Anesthesia Management

Propofol and Cancer Survival

Speculative and theoretical evidence has suggested Propofol anesthesia has less effect on immune function and cancer spread and this study finds remarkable evidence to support that Propofol based TIVA (total intravenous anesthesia) in colon cancer surgery is associated with better survival compared to Desflurane anesthesia, 33% vs 15%.

Several caveats include a retrospective study design, TNM staging, lack of blood use data and potential selection biases. Nonetheless this hypothesis needs more study and it is not unreasonable to use TIVA for cancer surgery taking this and other circumstantial evidence into account.

link

 

High Flow Nasal Oxygen & Length of Stay

The enthusiasm for high flow nasal oxygen continues unabated. This study was on high‐risk patients with pre‐existing lung disease (COPD, asthma, recent lower respiratory tract infection), heavy smokers or morbidly obese patients (body mass index (BMI) ≥ 35 kg.m−2), who were expected to stay longer in ICU and hospital due to increased respiratory complications after cardiac surgery.

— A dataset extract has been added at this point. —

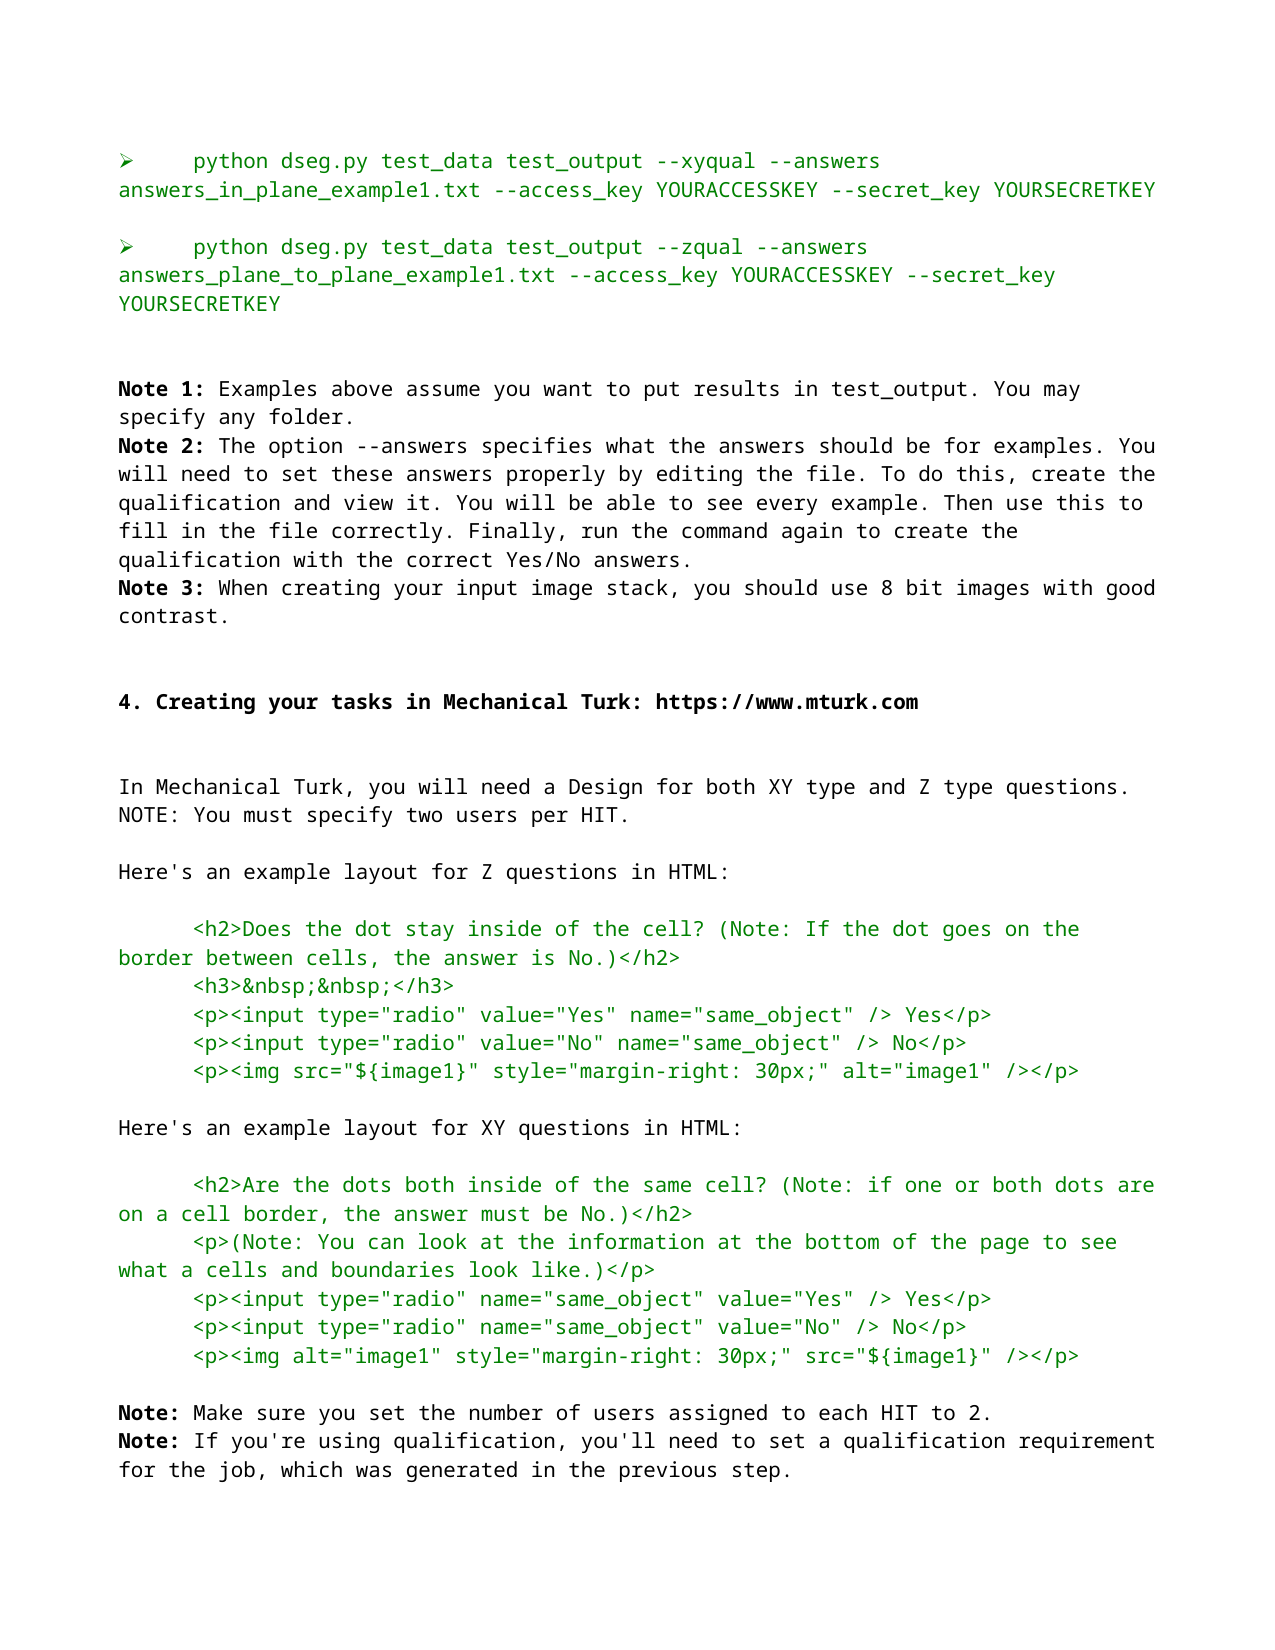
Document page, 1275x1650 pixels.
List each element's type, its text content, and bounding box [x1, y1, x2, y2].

When compared with standard oxygen therapy care, prophylactic postoperative high‐flow nasal oxygen reduced hospital length of stay and intensive care unit re‐admission. The authors recommend routine use of high‐flow nasal oxygen after tracheal extubation in this cohort of patients and further testing of their hypothesis in large multi‐centre randomised trials.

link

 

Post-op Opioid Consumption

It would appear that opioid prescription post operatively is still excessive after abdominal surgery. “Postoperative patients might consume less than half of the opioid pills they are prescribed. More research is needed to standardize opioid prescriptions for postoperative pain management while reducing opioid diversion”.  This study shows just how little opioid amounts are needed on average.

link

 

Cardiac Output Based Fluids for Kidney Transplant

A small study on fluids for deceased donor kidney transplantation compared esophageal Doppler based stroke volume optimization with conventional clinical practice. Complications and delayed graft failure were no different and the primary endpoint – amount of fluid given – did not significantly differ. Pending larger studies this does not support cardiac output based fluid administration during kidney transplantation.

link

 

 

Albumin and Cardiac Surgery Mortality

An observational study of on-pump cardiac surgery links the use of 5% Albumin to lower in-hospital mortality and lower 30 day readmission when Albumin + crystalloid was used compared to only crystalloid. Composite morbidity and acute kidney injury did not differ. Randomized studies would be needed to confirm these findings but Albumin seems to hold more promise than the now discredited colloids like hydroxyethyl starch.

link

 

Neuraxial Technique and Arthroplasty Outcome

A retrospective study on total hip and knee arthroplasty complications and correlation with neuraxial technique yields some interesting results. Whereas Combined Spinal Epidural (CSE) was the commonest technique, numerous post operative outcomes – cardiac, pulmonary, gastrointestinal, renal/genitourinary, and thromboembolic complications, and prolonged length of stay – were all lower in the Spinal Anesthesia group, suggesting an advantage for this technique. Pure epidural technique outcomes were no different from CSE.

link

 

Neuraxial Morphine / Diamorphine & Cesarean Respiratory Depression

A systematic review of the use of neuraxial Morphine and Diamorphine found that the highest and lowest prevalences of  clinically significant respiratory depression after Cesarean delivery with the use of clinically relevant doses of neuraxial morphine ranged between 1.63 per 10,000 (95% CI, 0.62–8.77) and 1.08 per 10,000 (95% CI, 0.24–7.22), respectively. This study review is reassuring on the safety of neuraxial opioid analgesia at current practice doses (eg. 0.1 – 0.15mg spinal Morphine).

link

 

Opioid-Induced Adrenal Insufficiency

An important reminder of the endocrine effects of chronic opioid use, namely opioid induced adrenal insufficiency. Symptoms of adrenal insufficiency include fatigue, nausea, vomiting, weight loss, dizziness, and muscular aches, many of which overlap with or may compound symptoms related to chronic pain syndrome.  The etiology, diagnosis and management are discussed in this Mayo Clinic review. The possibility should be considered in all anesthesia and critically ill patients, and appropriate steroid supplementation instituted.